Language learning tip #4
Think of learning a language a bit like climbing a mountain: a tall but not-too-steep mountain, one that someone of any fitness level can climb as long as they don’t give up. The first part is the hardest: it’s all just cloud cover, fog, bad weather, and slog. Somewhere between CEFR levels A2 and B1* there’s a moment you break through to sunshine and finally see the amazing vistas that only learning another language can give you.
This is what most teachers won’t tell you: when you’re learning your first foreign language, it will take approximately 600 hours of study and practice to reach intermediate (B1) level. So if your class only meets for an hour a week and you don’t do any studying or practice beyond that, it can take 15 years to reach that level! (And that’s assuming that you remember everything you learn during those hourly classes, which is extremely unlikely.) This is why many students suffer “language shock” when they visit a foreign country for the first time and discover that, despite months or even years of casual study, they can barely order in a restaurant, much less carry on a conversation.
On the other hand, if you dive into full-time language study, with 40 hours a week, you’ll reach 600 study hours in just 15 weeks – less than four months!

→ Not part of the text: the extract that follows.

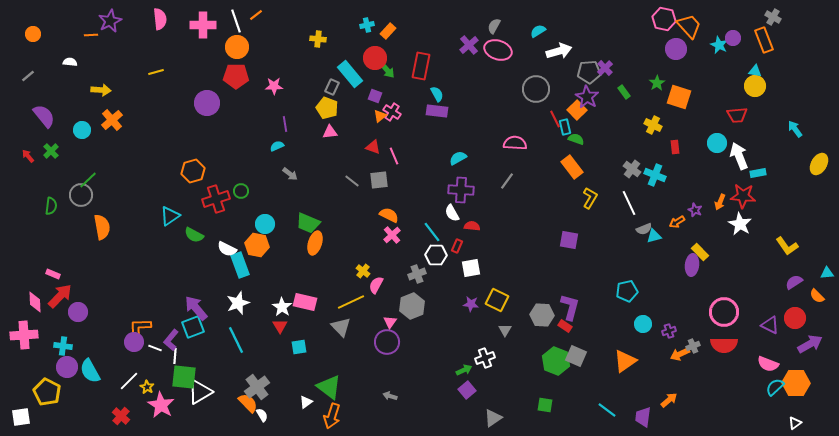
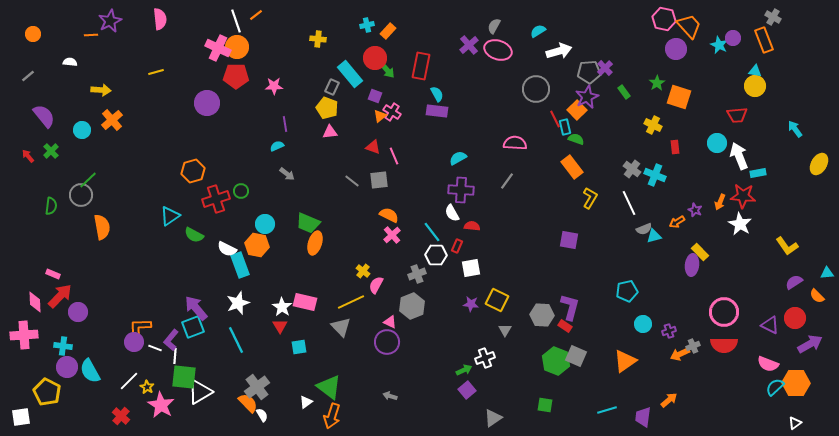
pink cross at (203, 25): moved 15 px right, 23 px down; rotated 25 degrees clockwise
purple star at (587, 97): rotated 15 degrees clockwise
gray arrow at (290, 174): moved 3 px left
pink triangle at (390, 322): rotated 40 degrees counterclockwise
cyan line at (607, 410): rotated 54 degrees counterclockwise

Of course, these are just estimates and guidelines, but as you can see, the amount of study time has a direct and substantial impact on how long it might take you to arrive at level B1. Realistically, you’ll want to aim for something between one and 40 hours a week and then do the math from there to see approximately how long it might take you to arrive at that level. And remember that you’ll need to double that estimate for “near-native speaker” level C2.
The Bottom Line
You need to be realistic about how much effort is required to reach whatever level of proficiency you’re after, and how much time you’re willing to put toward that objective. Understanding this when you start out will help prevent demotivation and frustration. Learning a language like Spanish is more a matter of racking up study hours than anything else. Your native ability is secondary. Yes, some people will learn faster or slower but given enough time, everyone can become fluent. Language learning isn’t hard, per se, but it takes a lot of time, whether or not you have a “knack” for languages. There’s a massive amount to learn, and you need to be in the mindset of climbing a mountain or running a marathon, rather than sprinting. Knowing what to expect is a vital part of managing your own expectations so that you don’t sabotage your learning with self-deprecating stories about your capabilities (see Language learning myths).